Between the stunning outcomes of the World Series and the presidential election it's clear that thinking in terms of winners and losers is pretty much ingrained in our collective psyche. We love the black and white label of winner and loser; it's easy, quick, and final.
Or is it?
What if the difference between winning and losing was simply a matter of where YOU drew the finish line. That's especially true for those of us who want to be innovators, a journey that is littered with obstacles determined to derail and deter us.
Many decades ago, before I started on my entrepreneurial journey, I was interviewing for a position with a large tech company. I'd had a long run of very successful positions in the software industry running the gambit from software developer, to education, consulting, and ultimately sales and marketing. My resume portrayed a stellar trajectory of wins, but that's what resumes are supposed to do!
"Success all too often looks like a series of well calculated moves on a chess board where strategy, planning, and execution all carve out a wonderfully well though out path from start to finish. Guess what? That's a bunch of crap."
At the end of a day-long interview process I met with the CEO who looked carefully at my resume and asked me point blank, "This looks very impressive. Have you ever failed at anything?" He said it with a twinge of sarcasm as though he was challenging me to come clean with the back story to my well presented and constructed curriculum vitae.
I thought for a second and answered, "Yes, I've failed at everything!"
Well, that earned me an interesting look back.
I continued, " It's just that I kept on failing until I succeeded at whatever I took on. What you see on my resume is the end result of many failures, a series of finish lines that were crossed after uncountable stumbles and falls." The simple truth was that I just refused to loose sight of the finish line and was willing to suffer any embarrassment (heck, outright ridicule and humiliation) in reaching it.
I never ended up taking the job, but the words of that naive twenty-something year old have echoed in my head many times since.
Success all too often looks like a series of well calculated moves on a chess board where strategy, planning, and execution all carve out a wonderfully well though out path from start to finish.
Guess what?

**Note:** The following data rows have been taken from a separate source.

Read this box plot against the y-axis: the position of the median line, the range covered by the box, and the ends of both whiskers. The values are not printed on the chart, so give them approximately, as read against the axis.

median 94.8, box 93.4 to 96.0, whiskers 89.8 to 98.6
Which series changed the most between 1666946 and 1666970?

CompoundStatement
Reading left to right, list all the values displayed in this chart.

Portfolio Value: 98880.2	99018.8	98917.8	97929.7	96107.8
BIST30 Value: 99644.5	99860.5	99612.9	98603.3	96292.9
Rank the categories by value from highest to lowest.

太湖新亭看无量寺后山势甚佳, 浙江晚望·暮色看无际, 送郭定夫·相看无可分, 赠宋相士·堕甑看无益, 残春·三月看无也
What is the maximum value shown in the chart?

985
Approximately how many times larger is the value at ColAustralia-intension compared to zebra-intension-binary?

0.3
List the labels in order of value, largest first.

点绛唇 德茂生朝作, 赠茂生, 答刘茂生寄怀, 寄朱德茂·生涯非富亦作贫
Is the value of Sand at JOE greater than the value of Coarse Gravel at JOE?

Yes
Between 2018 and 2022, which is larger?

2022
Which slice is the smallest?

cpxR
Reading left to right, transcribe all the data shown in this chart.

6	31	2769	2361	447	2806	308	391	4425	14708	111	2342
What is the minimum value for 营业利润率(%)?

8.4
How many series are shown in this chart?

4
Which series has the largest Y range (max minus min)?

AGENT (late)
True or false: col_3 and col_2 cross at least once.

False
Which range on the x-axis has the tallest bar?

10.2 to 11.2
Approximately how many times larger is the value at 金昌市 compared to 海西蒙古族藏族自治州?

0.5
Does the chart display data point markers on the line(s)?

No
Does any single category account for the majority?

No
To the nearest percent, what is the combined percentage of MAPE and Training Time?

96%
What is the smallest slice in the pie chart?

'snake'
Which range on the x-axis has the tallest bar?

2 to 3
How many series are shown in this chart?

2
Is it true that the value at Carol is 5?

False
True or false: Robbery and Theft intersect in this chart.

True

That's a bunch of crap.
Success in my experience, and in every case where I've observed that of others up close, is determined by how well, how quickly, and how determinedly you pick yourself back up again.
Yes, that sounds utterly colloquial and simplistic, and yet it's 100% true.
So why is it so hard to practice? Because we equate the rate of failure to a reduction in the rate of success. Stop and think about that for a minute. It makes perfect sense, right? The more you fail the less you succeed.
So, what if I told you that what I've seen consistently is just the opposite. That the most successful people I know are the ones who are undaunted by failure, who consistently blast through it, learn their lessons, and plow forward, bruised but undaunted, discouraged but not defeated.
I'd challenge you to find anyone who has achieved great success who was not also first seen as a disastrous failure.
"...the only sure way I've found to achieve success is to not only stop being afraid of failure but to embrace it as an ally in your journey."
Take your pick from Jobs to Oprah, Disney to Spielberg, Rowling to Lincoln--all would have been gloriously unknown failures had they not simply kept on trying.
So, how do you grab those bootstraps and haul yourself back up when life smacks you down? Here are five ways to make sure you keep moving towards the finish line.
1. Accept that we ALL stumble, fall, and fail. The biggest mistake you can make is to believe that any failure defines you. No failure is an end point until you decide it is. The only failure is not getting back up and trying again. Channel your frustration and your energy into moving forward not dwelling in self loathing.
2. View failure as a milestone. Edison said it best, " I have not failed, I've just found 1000 ways that won't work." Maybe you've only tried 998 ways.
3. Define your own success. Success is not an existential reality. Define it on your own terms and do not be afraid to recreate you definition when it no longer serves you. Jobs was the biggest failure of his time until he wasn't. It reminds me of the quote often mistakenly attributed to Gandhi or Jobs, "First they ignore you, then they laugh at you, then they fight you, then you win." Deal with it!
4. Remind yourself that it's a choice. When I was in college I worked as a nurse's aid in a spinal cord injury unit with quadriplegics. They could no longer walk or use their arms, but they could still choose to wallow and whine or win. I have always been inspired by how some simply made the choice daily not to be defeated. Christopher Reeve used to say that after he was first injured he'd sometimes spend the first hour of his day feeling sorry for himself, get it over with, and then move on. It is your choice.
5. Increase your failure rate. Yes, this one rubs every fiber of your being the wrong way. The last thing we want to do when we fail is fail again. And yet the only sure way I've found to achieve success is to not only stop being afraid of failure but to embrace it as an ally in your journey. Use it to motivate, inspire, and teach you--those three form the bedrock of success, and failure is their greatest source.
So, do you want to win? Simply refuse to draw the finish line until you have failed often enough to succeed.